Under this approach, the manufacturer must establish the safety of regulated products through conformity assessments of the products against certain essential statutory requirements. This must be done before the products can be placed on the market (first commercialised). Thereafter, products may be marked “CE”, allowing their marketing and distribution across the EU. However, it should be stressed that this is not the end of the process, and such products are subject to continuous monitoring and vigilance obligations.
Providers of high-risk AI systems, on whom most of the AI Act’s essential requirements fall (see Chapter 2 of the Act), must create and operate a quality management system for the AI systems they have developed. The Act’s requirements for the quality management system are set out in Article 9.

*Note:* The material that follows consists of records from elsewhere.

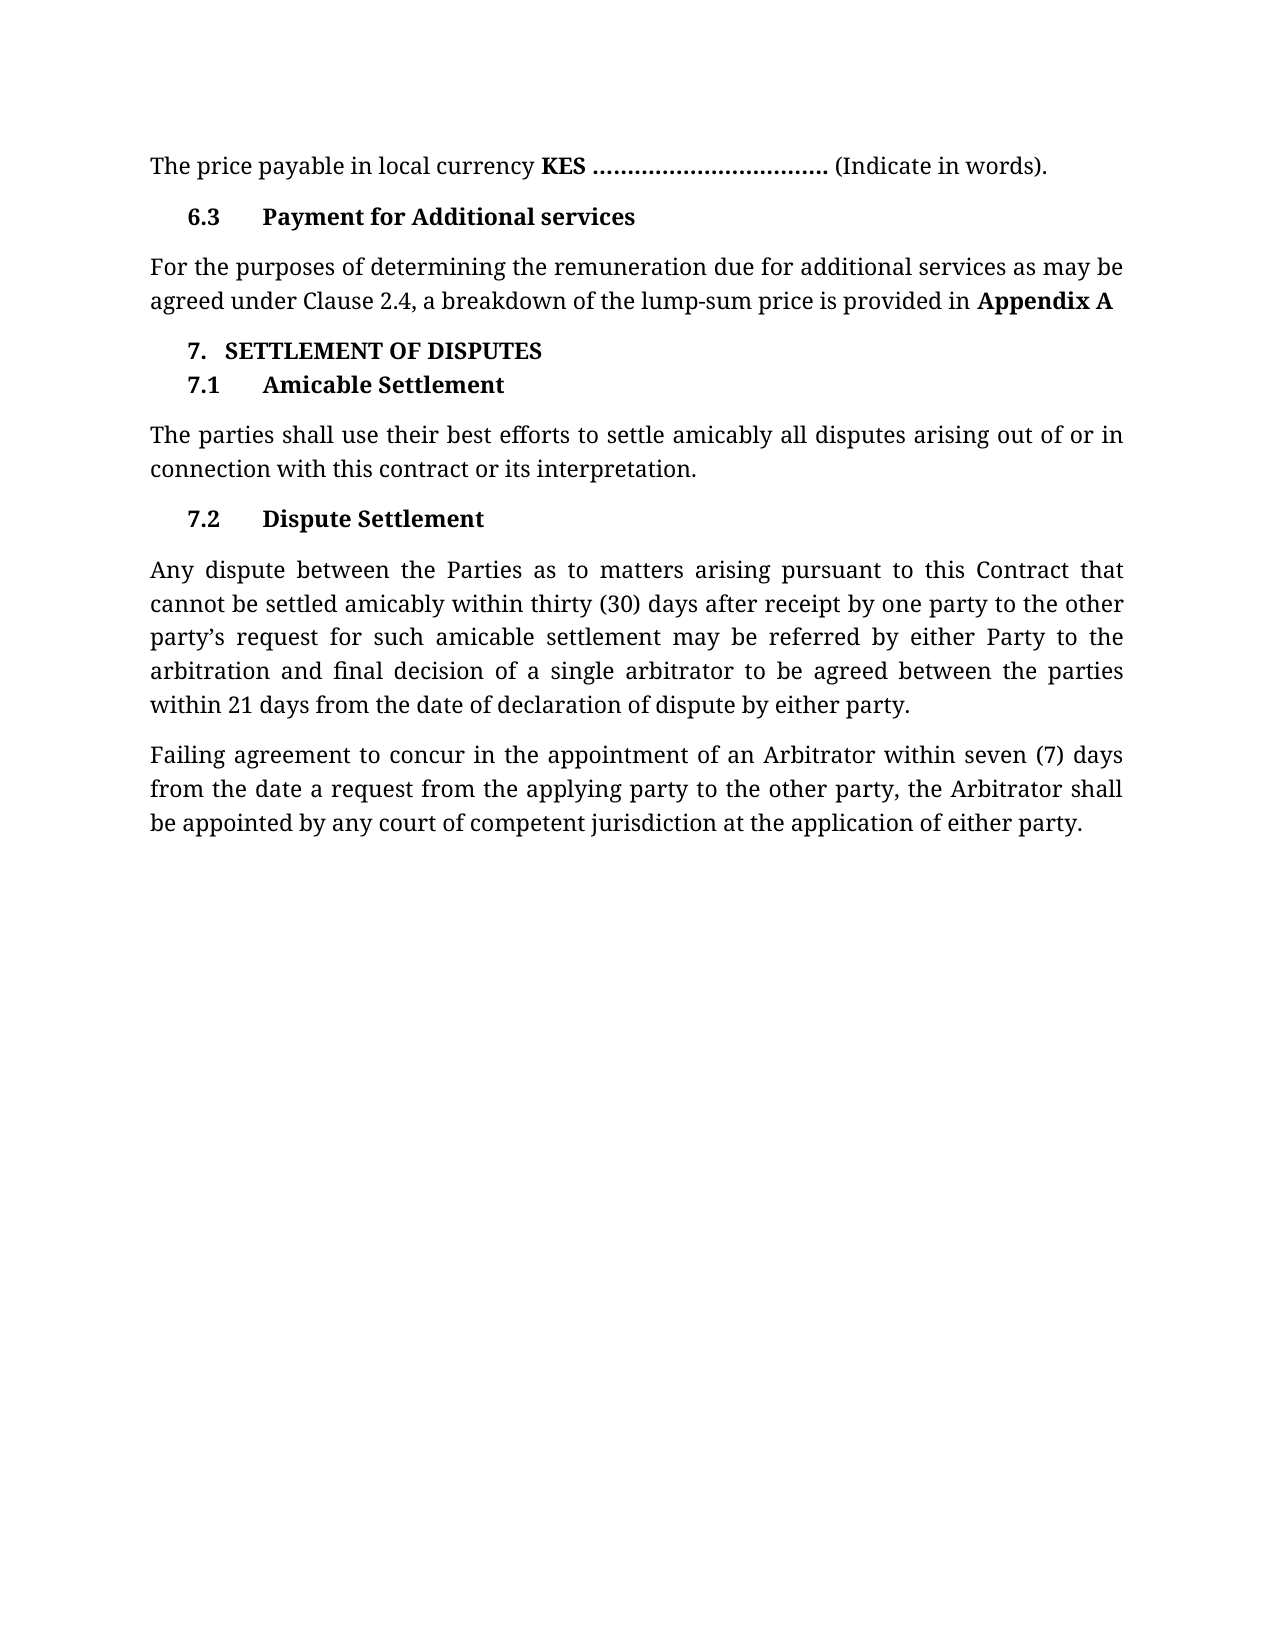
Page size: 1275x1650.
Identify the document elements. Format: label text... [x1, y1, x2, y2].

text The parties shall use their best efforts to settle amicably all disputes arising out of or in connection with this contract or its interpretation. [150, 419, 1125, 484]
list Dispute Settlement [187, 503, 1125, 534]
list SETTLEMENT OF DISPUTES [187, 335, 1125, 366]
text For the purposes of determining the remuneration due for additional services as may be agreed under Clause 2.4, a breakdown of the lump-sum price is provided in Appendix A [150, 251, 1125, 316]
text Failing agreement to concur in the appointment of an Arbitrator within seven (7) days from the date a request from the applying party to the other party, the Arbitrator shall be appointed by any court of competent jurisdiction at the application of either party. [150, 739, 1125, 838]
list Amicable Settlement [187, 369, 1125, 400]
text The price payable in local currency KES ……………………………. (Indicate in words). [150, 150, 1125, 181]
list Payment for Additional services [187, 200, 1125, 232]
text Any dispute between the Parties as to matters arising pursuant to this Contract that cannot be settled amicably within thirty (30) days after receipt by one party to the other party’s request for such amicable settlement may be referred by either Party to the arbitration and final decision of a single arbitrator to be agreed between the parties within 21 days from the date of declaration of dispute by either party. [150, 554, 1125, 720]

If this regime sounds hardly like the legislative regime for data protection in the EU at all, that is because it is not. There is little similarity between these core features of the Act in relation to high-risk AI systems and the EU legislative approach to data protection as embodied in the GDPR.
Delving further, conformity assessment as a regulatory model depends on standardisation organisations and notified bodies for its efficacy. Broadly, providers that follow a standard developed by one of the European Standardisation Organisations do not need to interpret the essential requirements of the legislation but will instead simply be able to follow the relevant standard. The capacity problems in the EU’s system of regulation for this approach are ably described in the following article, but that is another matter. The GDPR’s attempt to kickstart a market in mechanisms loosely akin to such standards, that is, certification schemes, certification bodies, and codes of conduct for data protection has been one of its notable failures. Six years on from GDPR implementation, the rate of adoption by data controllers of such certification schemes and codes of conduct remains underwhelming and undoubtedly a disappointment to policymakers and market participants alike.
Conclusion
So why is the school of thought advocating data protection governance as a model for AI systems governance getting the traction it is? Notwithstanding its shaky assumptions about the legislative scheme of the AI Act (i.e. very different to that of the GDPR), it seems that, at a high level at least, some aspects of governance programmes probably do reflect business processes that do not change that much whatever their subject matter. It seems that, for now at least, organisations are quick to see the opportunity to increase the return on investment in frameworks that they have already developed (for GDPR) by recycling them for AI systems:
- It is realistic to conclude that AI governance cannot safely be parked with one function or role (e.g. the CIO) and left to thrive safely there without input and oversight from, in all likelihood, several other functions. The roles of the DPO’s office in data protection and the CIO, CISO, Legal, Compliance & Ethics, Internal Audit and the business do not seem so over-engineered after all.
- It does seem sensible for an organisation to make an inventory early on in its governance process of AI systems that: (a) it is already using internally; (b) it wishes to deploy in the near or medium term; and (c) that its suppliers are already using to deliver services to it (sometimes without having informed the client). Such inventories are, superficially at least, not unlike the data mapping and contract inventories maintained under GDPR.
- Documentation: perhaps this is one person’s icing on the cake and another’s “killer app”. What percentage of good governance is attributable simply to documenting your processes, your controls, your “guardrails” and your mission statement? Ask any data protection specialist and you will find documentation is crucial. The requirements of the AI Act, as we wait with bated breath for a deluge of guidance from the Commission, ENISA and other bodies over the coming 12 to 18 months, are very similar in this regard.